■ Work order A ■
In the forum thread, what crank sensor resistance did the original poster say they had meant to report?

(Source document Opens)

# 08 brute force 750i no spark on front cylinder



## Ratboy78 (May 7, 2019)

Hi Guys, I'm new to this site, I have checked other posts but can seem to find the same problem I'm having, hopefully someone out there can shed some light,
I'm having an issue with no spark on the front cylinder,funny thing is it was running yesterday, I have power to both coils, I have cross checked both coils and tested them with my meter and they are good, I tested the crank sensor and I'm getting 207ohms which is low, I know it should be 223- 517ohms, would this cause me to only get spark at 1 coil or should I have no spark at either coil?
Any help would be greatly appreciated,
Also I checked the voltage to the ecm and getting good battery voltage in, and good continuity from pins on ecm down to the coils.
Thanks.


----------



## NMKawierider (Apr 11, 2009)

Ratboy78 said:


> Hi Guys, I'm new to this site, I have checked other posts but can seem to find the same problem I'm having, hopefully someone out there can shed some light,
> I'm having an issue with no spark on the front cylinder,funny thing is it was running yesterday, I have power to both coils, I have cross checked both coils and tested them with my meter and they are good, I tested the crank sensor and I'm getting 207ohms which is low, I know it should be 223- 517ohms, would this cause me to only get spark at 1 coil or should I have no spark at either coil?
> Any help would be greatly appreciated,
> Also I checked the voltage to the ecm and getting good battery voltage in, and good continuity from pins on ecm down to the coils.
> Thanks.


What exactly is the running and non running battery voltage?


----------



## Ratboy78 (May 7, 2019)

Running voltage is 14.1 as far as I remember, non run voltage 12.25, there is a new battery


----------



## Ratboy78 (May 7, 2019)

Everything was ok till I removed the tray over the fuel pump to install a new sock on it


----------



## Ratboy78 (May 7, 2019)

Sorry on my original post I ment to say 407ohms on crank sensor
Thanks for the reply by the way


----------



## NMKawierider (Apr 11, 2009)

Switch plugs and see if it shifts to the rear. If not switch coils. If still not..and there is nothing wrong with the front cylinder...or injector or fuel pressure issue, you may have an issue with the ECM. Have you checked the chassis grounds?


----------



## Ratboy78 (May 7, 2019)

I have switched plugs and cross checked the coils both coils spark good on the rear, you said something interesting that I just noticed, I have both plugs out and when I crank the motor I can see fuel blowing out the rear plug hole but not the front, sorry I dont have a wiring diagram or schematic for this, is the injector tied into the ignition circuit? And could that cause the no spark on the front?

(Source document Closes)
(Material for this exercise Opens)

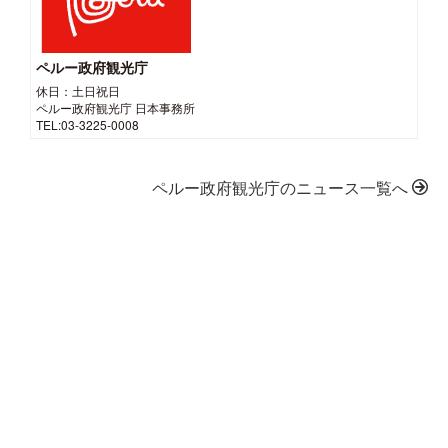
ペルー政府観光庁
休日：土日祝日
ペルー政府観光庁 日本事務所
TEL:03-3225-0008
ペルー政府観光庁のニュース一覧へ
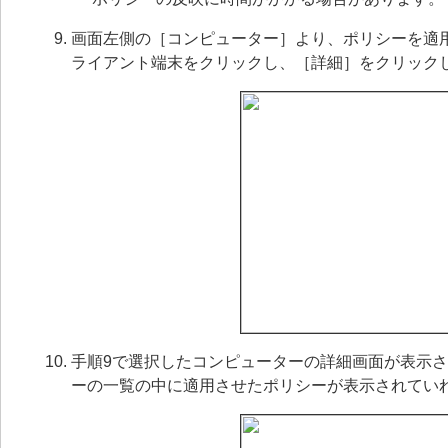
画面左側の［コンピューター］より、ポリシーを適
ライアント端末をクリックし、［詳細］をクリック
手順9で選択したコンピューターの詳細画面が表示
ーの一覧の中に適用させたポリシーが表示されてい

(Material for this exercise Closes)

■ Work order B ■
Reproduce, without alteration, everything in the listing from the line containing "画面左側の［コンピューター］より、ポリシーを適" down to the end of the listing.

■ Expected output A ■
407 ohms

■ Expected output B ■
画面左側の［コンピューター］より、ポリシーを適
ライアント端末をクリックし、［詳細］をクリック
手順9で選択したコンピューターの詳細画面が表示
ーの一覧の中に適用させたポリシーが表示されてい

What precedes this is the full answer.